HALIFAX—Most golfers would rather avoid sand traps, and that’s especially true now on a course in central Nova Scotia where a resident snapping turtle has laid its eggs in the same bunker for the second year in a row.
With nature taking its course, the sand trap on the seventh hole of the Debert Golf Course has been declared off limits, course manager Mark Webb said in an interview Tuesday.
“We have a sign down there and it is a roped off area,” Webb said. “Everybody has kind of kept their distance, and if their ball lands in it, they pick it up and put it in another spot.”
Webb said the turtle nicknamed Shelley was rescued from the side of a road last year by a friend and brought to the course, where it has apparently made itself at home.
“At the time we thought it was a male, so we called it Sheldon,” he said with a laugh. “About two days later we had noticed that it had dug a hole in the sand trap and it had laid eggs.”
Webb said that after a hatching last September, he was able to help three of the baby turtles make it safely to a pond on the course. The nine-hole course has several ponds that provide an ideal turtle habitat.
After the young turtles hatched, Webb said the mother disappeared and the course staff didn’t see it until it turned up recently to lay more eggs.
“There are two or three big ponds and they are quite heavily cat-tailed up, so obviously she was living there the whole time and we didn’t even know it,” he said. “Like my wife said, obviously she found a friend and she laid eggs again.”
Webb said he still hasn’t seen last year’s little ones yet this year, adding they were “only the size of a toonie” when he helped them into the water.

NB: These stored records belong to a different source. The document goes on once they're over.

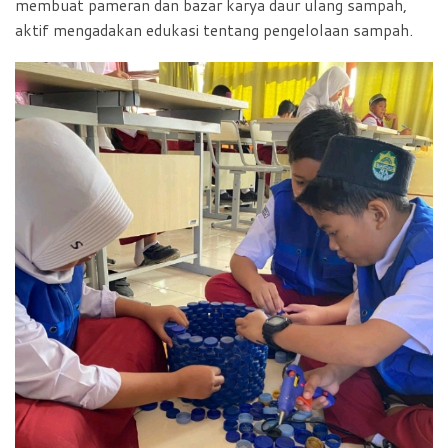
membuat pameran dan bazar karya daur ulang sampah,
aktif mengadakan edukasi tentang pengelolaan sampah.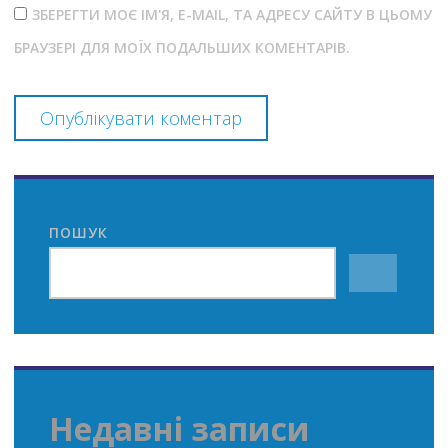
ЗБЕРЕГТИ МОЄ ІМ'Я, E-MAIL, ТА АДРЕСУ САЙТУ В ЦЬОМУ
БРАУЗЕРІ ДЛЯ МОЇХ ПОДАЛЬШИХ КОМЕНТАРІВ.
ПОШУК
Недавні записи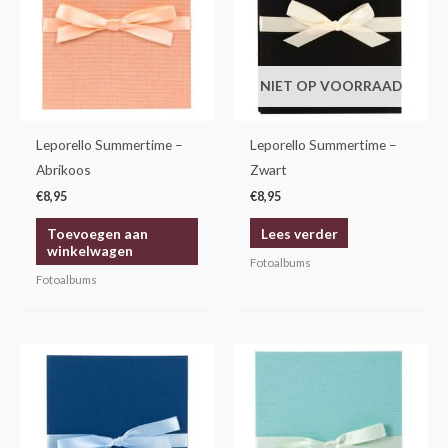
NIET OP VOORRAAD
Leporello Summertime –
Leporello Summertime –
Abrikoos
Zwart
€
8,95
€
8,95
Toevoegen aan
Lees verder
winkelwagen
Fotoalbums
Fotoalbums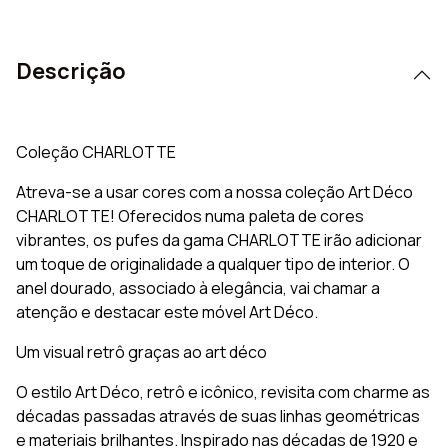
Descrição
Coleção CHARLOTTE
Atreva-se a usar cores com a nossa coleção Art Déco
CHARLOTTE! Oferecidos numa paleta de cores
vibrantes, os pufes da gama CHARLOTTE irão adicionar
um toque de originalidade a qualquer tipo de interior. O
anel dourado, associado à elegância, vai chamar a
atenção e destacar este móvel Art Déco.
Um visual retrô graças ao art déco
O estilo Art Déco, retrô e icônico, revisita com charme as
décadas passadas através de suas linhas geométricas
e materiais brilhantes. Inspirado nas décadas de 1920 e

Andrew Hebda, a curator of zoology with the Nova Scotia Museum, said while snapping turtles often lay eggs in June, recent cooler springs have meant the eggs are being laid later in the summer.
The current batch of eggs may not hatch until October Hebda said, and if gets cooler earlier in the summer or fall the hatchlings may not emerge from the trap until next spring.
Hebda said snapping turtles, which can live until the age of 60 or more, are listed as vulnerable in Nova Scotia. He said that’s mainly because of the high mortality rate of young turtles and the fact females have a tendency to lay their eggs at the sides of roads because of the favourable conditions the terrain can present, including warm gravel and asphalt.
That of course, raises the danger for the slow-moving reptiles.
“Unfortunately a lot of people tend not to slow down for wildlife unless they can possibly cause damage to their vehicles,” Hebda said.
The problem is so bad the Nature Conservancy of Canada issued a plea to motorists in eastern Canada in June asking them to slow down, noting there are eight turtle species in Ontario and six species in Quebec that are considered at risk.
In Quebec alone, 75 roads and highways have been identified as “hot spots” for vehicles striking turtles.
Hebda said the Debert turtle is fortunate to have found a habitat that includes a sand trap, because it presents “the ideal stable conditions” to suit it in the long run.
“Good spot for eggs, probably bad spot for bad golfers,” he quipped.